22. As regards the length of the booking period for CBTs (first question) in new competitions, the Ombudsman notes that EPSO has achieved its main objective of reducing considerably the overall length of the competition. He understands, from EPSO's explanation, that this objective could only be attained by allowing the registration of applications, the booking of the CBTs, and the actual test periods to overlap.

23. In this respect, he notes that EPSO duly informed all candidates, at the beginning of the competition, about the registration period and the way to register and book their CBTs. Moreover, on the basis of the statistics provided by EPSO, it appears that the measure of reducing the booking period for CBTs had a rather positive impact as regards the number of candidates who booked their admission tests. In light of EPSO's explanations, the Ombudsman considers that the above measure was proportionate and necessary to achieve the general objective of reducing the duration of the whole selection procedure.

24. However, the Ombudsman suggests that EPSO could reflect on the situation where candidates, although properly informed of the booking period, are not able to access the internet during that short period and thus cannot book their CBTs (for instance, because of an adequately justified illness). These candidates should not be penalised because of such exceptional and objective circumstances. He will make a second further remark below in this respect.

25. Finally, as regards the conditions of the test centres (third question), the Ombudsman recalls that EU open competitions are governed by the principle of equality between candidates. Thus, the existence of minimum standard conditions in each test centre is a prerequisite and an expression of the above principle.
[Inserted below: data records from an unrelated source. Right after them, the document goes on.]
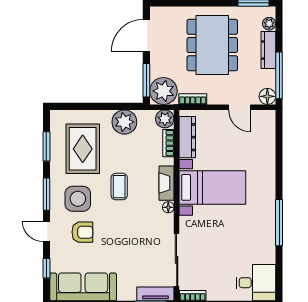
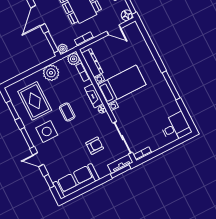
plant: (163, 91) -> (63, 49), width x0.53, depth x0.53
armchair: (82, 232) -> (95, 146), moved

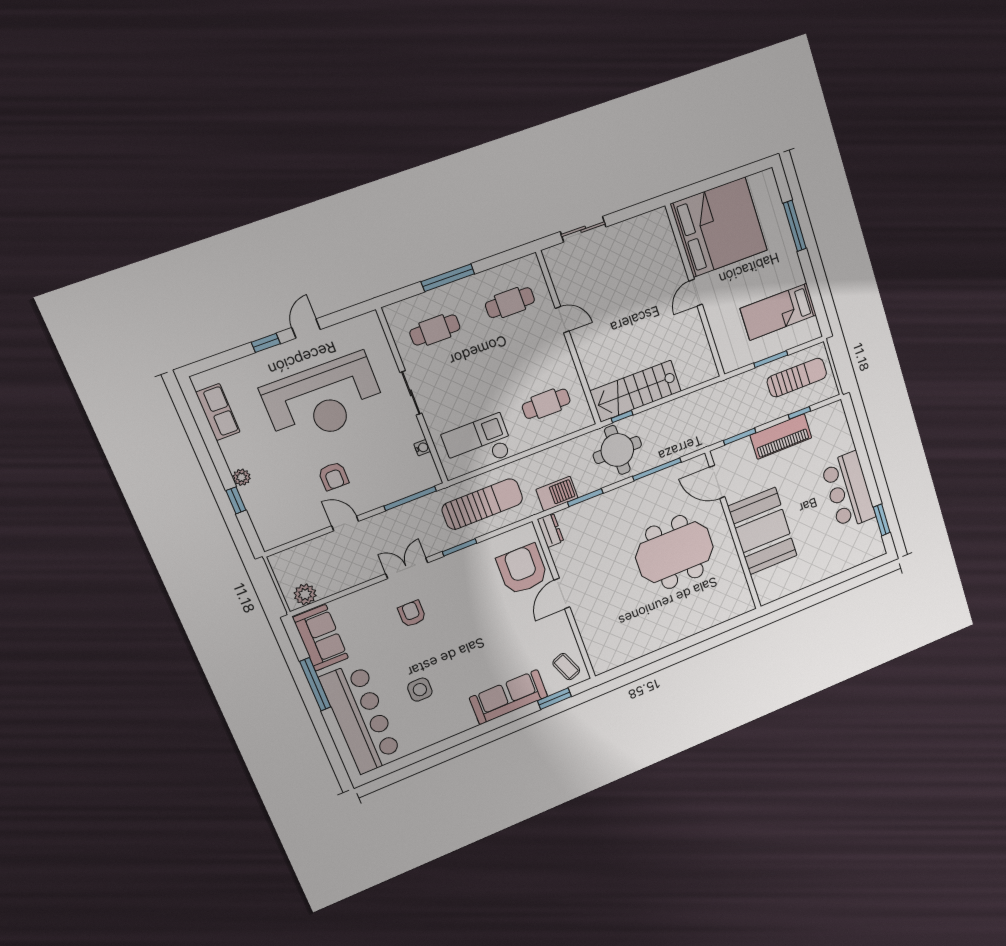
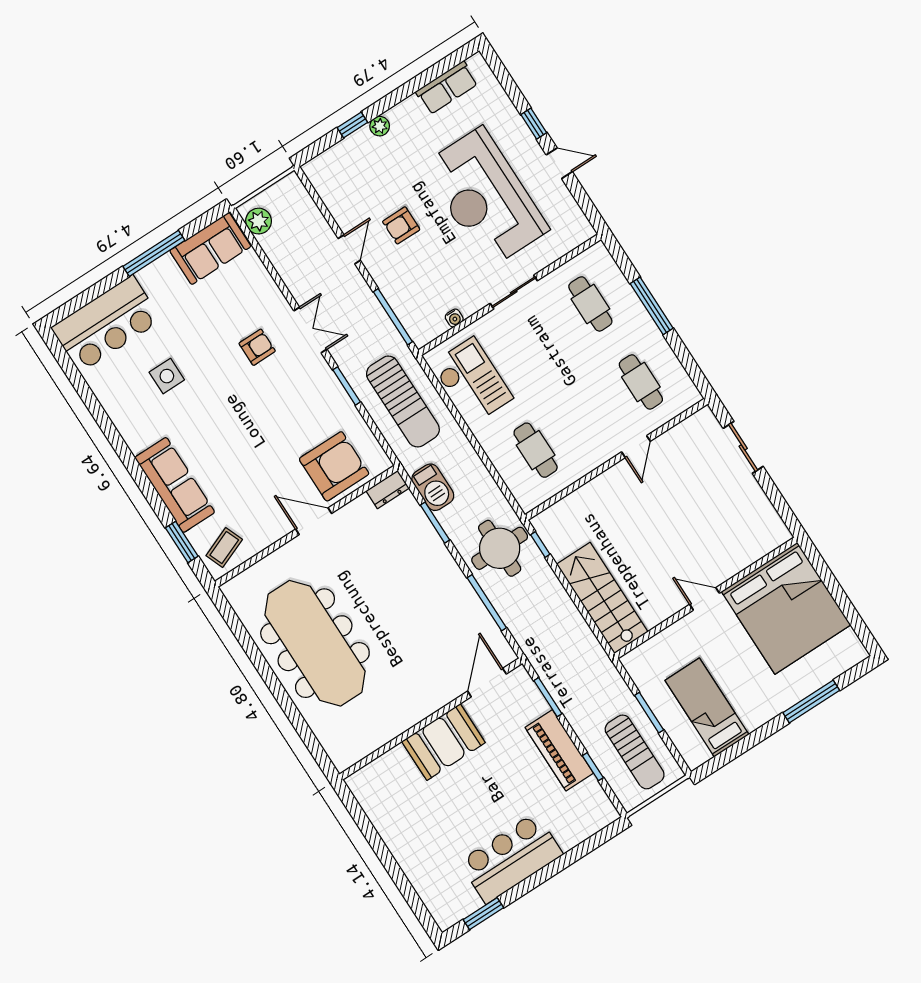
stairs: (636, 391) -> (602, 598), moved
booth: (763, 531) -> (443, 742), width x0.73, depth x0.70
meeting table: (675, 552) -> (315, 643), moved, width x1.36
bar counter: (361, 718) -> (106, 324), width x0.73

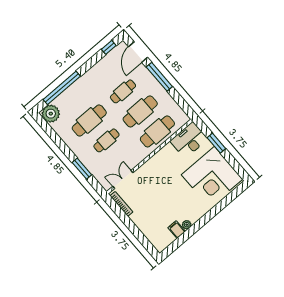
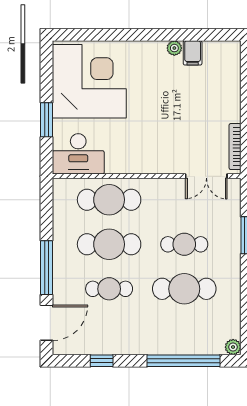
window: (109, 47) -> (102, 361), moved
plant: (51, 114) -> (233, 347), width x0.53, depth x0.53

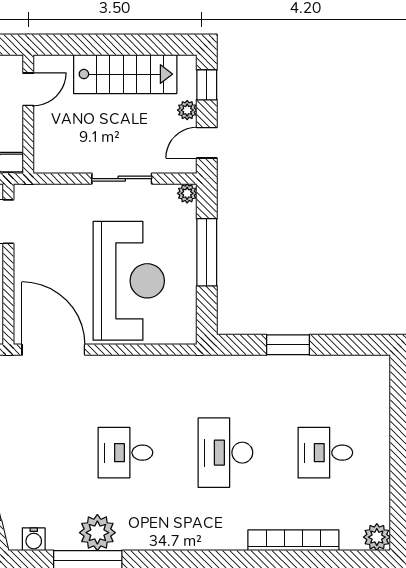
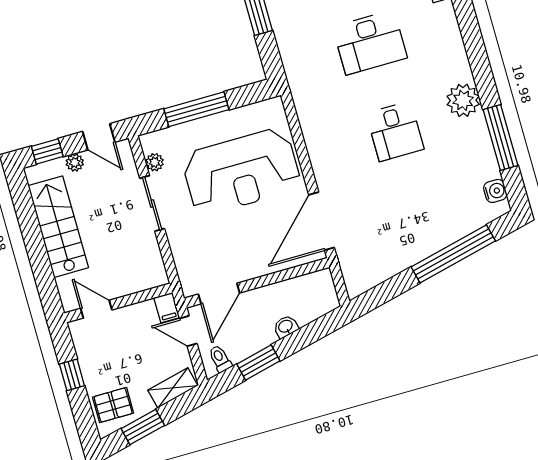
plant: (187, 193) -> (155, 162), moved
reception desk: (129, 281) -> (241, 172), turned 180
plant: (97, 533) -> (463, 100), moved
In this respect, even if it cannot be excluded that there were some problems regarding the conditions in certain CBT centres, EPSO's general policy concerning the test centre equipment is correct. Moreover, it appears that EPSO envisages additional measures (such as visits in loco) to prevent such situations from occurring in the future. The Ombudsman considers this approach reasonable and encourages such a practise, particularly as regards the new or enlarged facilities in certain test centres.

26. In light of the above, the Ombudsman does not find any instance of maladministration in relation to EPSO's new policy in open competitions regarding the booking of admission tests, its communication with candidates, and the conditions in the various test centres.

B. Conclusions

On the basis of his inquiry into the present own-initiative inquiry, the Ombudsman closes it with the following conclusion:

The Ombudsman does not find an instance of maladministration.

The complainant and EPSO will be informed of this decision.

Further remarks

The Ombudsman trusts that EPSO will duly inform him as soon as it reinstates its practise of sending candidates e-mail notifications in the framework of open competitions.

EPSO could reflect on the situation of candidates who, although they have been properly informed of the booking period, are not able to access the internet during that short period and thus cannot book their CBTs (for instance, because of an adequately justified illness). These candidates should not be penalised because of such exceptional and objective circumstances.

 

P. Nikiforos Diamandouros

Done in Strasbourg on 18 May 2011


[1] Complaints 847/2010/TS; 868/2010/IP; 881/2010/PF; 1039/2010/ANA; 1036/2010/ELB; 1042/2010/KM; 1054/2010/IP; 1072/2010/KM; 1082/2010/DK; 1132/2010/ML.